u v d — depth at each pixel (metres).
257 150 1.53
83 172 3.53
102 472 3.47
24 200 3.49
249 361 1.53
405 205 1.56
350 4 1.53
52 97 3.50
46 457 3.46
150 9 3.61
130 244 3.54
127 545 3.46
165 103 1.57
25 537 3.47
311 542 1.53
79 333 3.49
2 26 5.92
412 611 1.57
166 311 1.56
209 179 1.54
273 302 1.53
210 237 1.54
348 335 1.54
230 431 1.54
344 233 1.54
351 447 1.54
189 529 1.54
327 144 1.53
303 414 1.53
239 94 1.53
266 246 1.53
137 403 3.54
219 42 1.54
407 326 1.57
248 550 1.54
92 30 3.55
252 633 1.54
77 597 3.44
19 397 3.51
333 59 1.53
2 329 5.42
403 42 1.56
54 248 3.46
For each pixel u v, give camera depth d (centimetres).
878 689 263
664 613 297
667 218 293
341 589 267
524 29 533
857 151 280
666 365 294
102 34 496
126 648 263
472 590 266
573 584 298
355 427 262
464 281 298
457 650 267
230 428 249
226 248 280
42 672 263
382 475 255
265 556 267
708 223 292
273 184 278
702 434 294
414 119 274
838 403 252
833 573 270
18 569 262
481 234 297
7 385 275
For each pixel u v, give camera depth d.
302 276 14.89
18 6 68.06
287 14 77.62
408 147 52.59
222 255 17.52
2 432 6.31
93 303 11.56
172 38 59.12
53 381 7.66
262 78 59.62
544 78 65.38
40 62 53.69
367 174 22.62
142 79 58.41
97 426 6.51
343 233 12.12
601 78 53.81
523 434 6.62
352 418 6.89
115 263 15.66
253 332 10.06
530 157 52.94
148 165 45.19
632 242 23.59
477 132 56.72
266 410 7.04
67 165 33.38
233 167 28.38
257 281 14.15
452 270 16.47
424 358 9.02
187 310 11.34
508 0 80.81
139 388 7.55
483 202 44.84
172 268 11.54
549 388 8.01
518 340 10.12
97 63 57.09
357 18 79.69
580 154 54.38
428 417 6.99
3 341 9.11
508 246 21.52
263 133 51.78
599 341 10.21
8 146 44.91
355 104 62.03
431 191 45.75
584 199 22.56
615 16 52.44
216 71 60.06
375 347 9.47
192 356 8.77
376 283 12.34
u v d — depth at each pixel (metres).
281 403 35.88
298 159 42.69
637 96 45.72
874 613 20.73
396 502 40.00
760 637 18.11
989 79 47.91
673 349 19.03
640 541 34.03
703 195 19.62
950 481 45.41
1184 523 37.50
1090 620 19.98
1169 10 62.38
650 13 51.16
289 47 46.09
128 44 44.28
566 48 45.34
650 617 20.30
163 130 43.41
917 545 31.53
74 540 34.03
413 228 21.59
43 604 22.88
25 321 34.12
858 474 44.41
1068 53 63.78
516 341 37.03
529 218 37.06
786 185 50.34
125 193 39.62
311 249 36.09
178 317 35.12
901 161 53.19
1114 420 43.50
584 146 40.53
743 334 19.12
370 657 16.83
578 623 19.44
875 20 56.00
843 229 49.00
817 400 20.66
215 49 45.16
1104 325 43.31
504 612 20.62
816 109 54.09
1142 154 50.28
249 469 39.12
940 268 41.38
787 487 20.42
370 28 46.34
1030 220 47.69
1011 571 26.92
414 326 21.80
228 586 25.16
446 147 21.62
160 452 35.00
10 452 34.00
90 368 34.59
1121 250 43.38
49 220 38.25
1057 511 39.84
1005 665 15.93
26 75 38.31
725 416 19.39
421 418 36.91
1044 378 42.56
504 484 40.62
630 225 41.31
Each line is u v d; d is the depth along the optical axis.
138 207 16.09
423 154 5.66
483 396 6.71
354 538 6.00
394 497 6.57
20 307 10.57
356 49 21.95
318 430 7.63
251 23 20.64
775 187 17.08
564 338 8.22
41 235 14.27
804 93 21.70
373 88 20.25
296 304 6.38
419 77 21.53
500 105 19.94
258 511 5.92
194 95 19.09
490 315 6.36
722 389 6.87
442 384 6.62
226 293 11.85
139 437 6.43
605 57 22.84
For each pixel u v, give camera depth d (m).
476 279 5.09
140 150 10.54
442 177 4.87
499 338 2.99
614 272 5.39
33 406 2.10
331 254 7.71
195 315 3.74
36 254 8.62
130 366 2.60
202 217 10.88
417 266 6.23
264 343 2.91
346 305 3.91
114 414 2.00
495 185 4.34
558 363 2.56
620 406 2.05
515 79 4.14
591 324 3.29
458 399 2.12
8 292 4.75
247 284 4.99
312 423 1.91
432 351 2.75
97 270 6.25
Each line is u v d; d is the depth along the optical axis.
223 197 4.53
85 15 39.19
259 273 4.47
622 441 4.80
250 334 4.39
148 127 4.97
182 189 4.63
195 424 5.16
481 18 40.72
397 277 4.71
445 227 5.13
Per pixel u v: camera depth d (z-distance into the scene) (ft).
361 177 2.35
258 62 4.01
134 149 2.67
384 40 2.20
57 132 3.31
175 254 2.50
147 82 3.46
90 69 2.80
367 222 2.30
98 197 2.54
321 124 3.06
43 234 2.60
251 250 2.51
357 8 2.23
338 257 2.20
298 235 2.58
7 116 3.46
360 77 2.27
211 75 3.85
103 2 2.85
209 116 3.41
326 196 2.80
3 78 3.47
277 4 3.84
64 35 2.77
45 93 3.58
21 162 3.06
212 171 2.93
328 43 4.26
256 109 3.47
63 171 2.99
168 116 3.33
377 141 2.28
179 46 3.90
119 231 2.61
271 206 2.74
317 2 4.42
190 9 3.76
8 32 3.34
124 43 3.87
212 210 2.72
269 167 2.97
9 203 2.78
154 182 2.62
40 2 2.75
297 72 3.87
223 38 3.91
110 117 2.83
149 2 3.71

|---|

» **Prompt**
Begin with the first line of the data above and, please, print each line exactly until you have printed the line containing "376 283 12.34"; print nothing else.

» **Task solution**
u v d — depth at each pixel (metres).
257 150 1.53
83 172 3.53
102 472 3.47
24 200 3.49
249 361 1.53
405 205 1.56
350 4 1.53
52 97 3.50
46 457 3.46
150 9 3.61
130 244 3.54
127 545 3.46
165 103 1.57
25 537 3.47
311 542 1.53
79 333 3.49
2 26 5.92
412 611 1.57
166 311 1.56
209 179 1.54
273 302 1.53
210 237 1.54
348 335 1.54
230 431 1.54
344 233 1.54
351 447 1.54
189 529 1.54
327 144 1.53
303 414 1.53
239 94 1.53
266 246 1.53
137 403 3.54
219 42 1.54
407 326 1.57
248 550 1.54
92 30 3.55
252 633 1.54
77 597 3.44
19 397 3.51
333 59 1.53
2 329 5.42
403 42 1.56
54 248 3.46
For each pixel u v, give camera depth d (centimetres).
878 689 263
664 613 297
667 218 293
341 589 267
524 29 533
857 151 280
666 365 294
102 34 496
126 648 263
472 590 266
573 584 298
355 427 262
464 281 298
457 650 267
230 428 249
226 248 280
42 672 263
382 475 255
265 556 267
708 223 292
273 184 278
702 434 294
414 119 274
838 403 252
833 573 270
18 569 262
481 234 297
7 385 275
For each pixel u v, give camera depth d.
302 276 14.89
18 6 68.06
287 14 77.62
408 147 52.59
222 255 17.52
2 432 6.31
93 303 11.56
172 38 59.12
53 381 7.66
262 78 59.62
544 78 65.38
40 62 53.69
367 174 22.62
142 79 58.41
97 426 6.51
343 233 12.12
601 78 53.81
523 434 6.62
352 418 6.89
115 263 15.66
253 332 10.06
530 157 52.94
148 165 45.19
632 242 23.59
477 132 56.72
266 410 7.04
67 165 33.38
233 167 28.38
257 281 14.15
452 270 16.47
424 358 9.02
187 310 11.34
508 0 80.81
139 388 7.55
483 202 44.84
172 268 11.54
549 388 8.01
518 340 10.12
97 63 57.09
357 18 79.69
580 154 54.38
428 417 6.99
3 341 9.11
508 246 21.52
263 133 51.78
599 341 10.21
8 146 44.91
355 104 62.03
431 191 45.75
584 199 22.56
615 16 52.44
216 71 60.06
375 347 9.47
192 356 8.77
376 283 12.34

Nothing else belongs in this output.